Behavioral leverage: These markers respond well to improved sleep, reduction in fructose/alcohol, improved body composition, regular movement, stress management.
5. Metabolic Flexibility / Energy Utilisation Markers – (Emerging) Mitochondrial Function, VO₂ Max, Visceral-Adiposity Estimates
Why it matters: Beyond “normal labs” we want our body’s metabolism to flex—switch between fuel sources, recover well, perform optimally. Emerging research emphasises mitochondrial markers, visceral fat estimation, VO₂ Max/fitness metrics.
Practical proxies:
- VO₂ Max (or estimate via fitness wearable): better fitness → better mitochondrial/metabolic health.
- Visceral adiposity (via imaging or indirect estimate) strongly correlates with risk.
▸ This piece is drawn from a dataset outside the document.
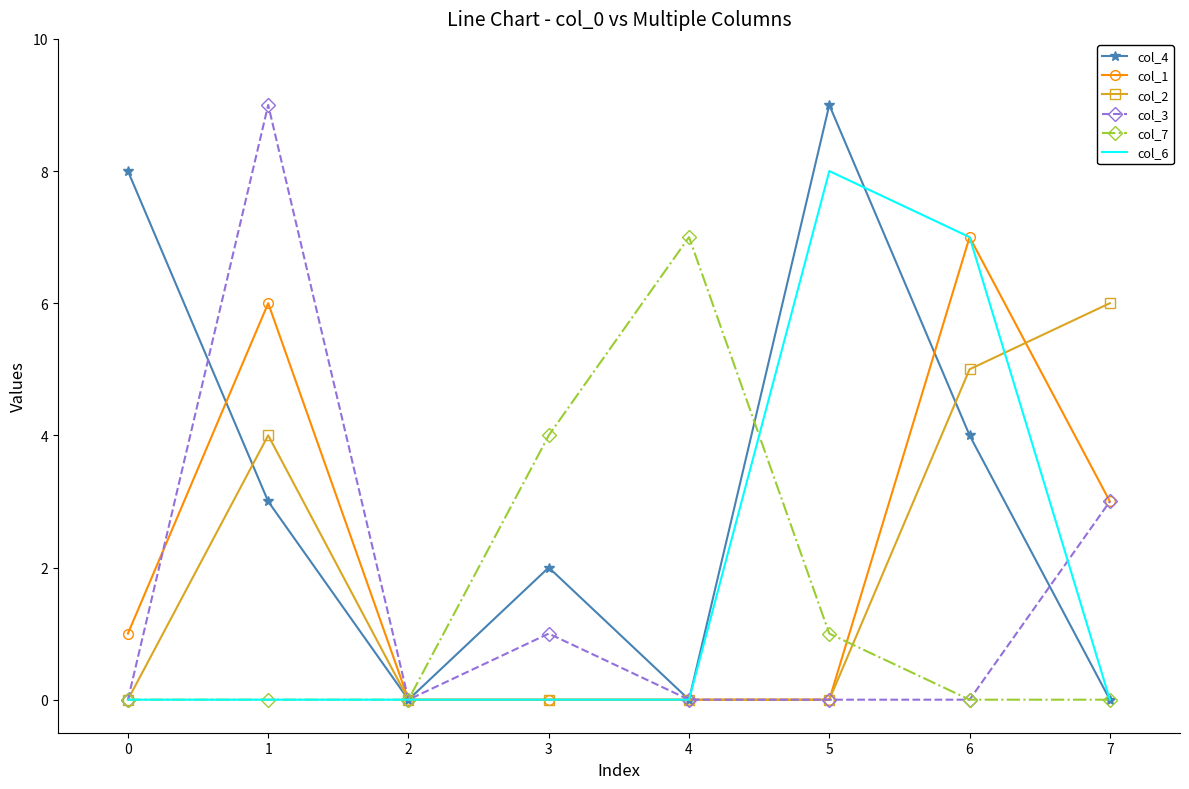

What is the greatest value displayed?

9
Recent deep-learning on wearables estimated VAT with r=0.86.
- Metabolomic profiles (if accessible): branched-chain amino acids, ketone bodies etc.
Use-case tip: While these aren’t standard in all labs, you can use VO₂ Max (or treadmill test), waist circumference, and body-composition tracking as proxies. If resources allow, advanced panels help.
Using the Data: A Simple Monitoring Framework
Here’s how you can integrate these biomarkers into your performance- and health-oriented workflow.
- Baseline measurement – At least once per year (ideally twice) measure the five markers above (through your clinician/lab).
- Set “optimal” targets—not just “normal” – Use the values above as guidance. Your goal is better than average, not just “within reference range”.
- Link to actionable inputs
- If fasting glucose or HbA1c creeping up → adjust carbs, improve sleep, increase NEAT (non-exercise activity).
- If triglycerides high & HDL low → reduce refined sugar, increase omega-3s, improve aerobic fitness.
- If waist circumference or BP high → focus on weight management, sodium/alcohol reduction, resistance training.
- If hs-CRP or liver enzymes elevated → reduce alcohol/fructose, increase recovery, evaluate visceral fat.
- If VO₂ Max or body-composition worsening → increase training specificity, strength + cardio mix, recovery optimisation.
- Repeat measurement every 6-12 months and track trends (not just single values). Good labs emphasise trajectory rather than snapshot.
- Contextualise results – Your age, sex, ethnicity (especially Asian/SEA populations) matter. Labs and bespoke coaching (Singapore-based) can help refine interpretation.
- Lifestyle integration – Biomarker tracking is only useful if it triggers behaviour change. Use data to decide what you change, then see how markers respond.
Why These Five & Not More?
There are many biomarkers out there (thyroid hormones, micronutrients, advanced lipid particles, metabolomics) but for most beginners or performance-oriented people, the five above represent great leverage—they correlate strongly with outcomes, are measurable in standard labs (or via fitness devices), and respond to behaviour/training/nutrition changes.
Advanced users may go deeper (e.g., ApoB, detailed lipoprotein particle size, metabolomics), but you’ll get the best ROI from tracking fewer, high-impact markers consistently.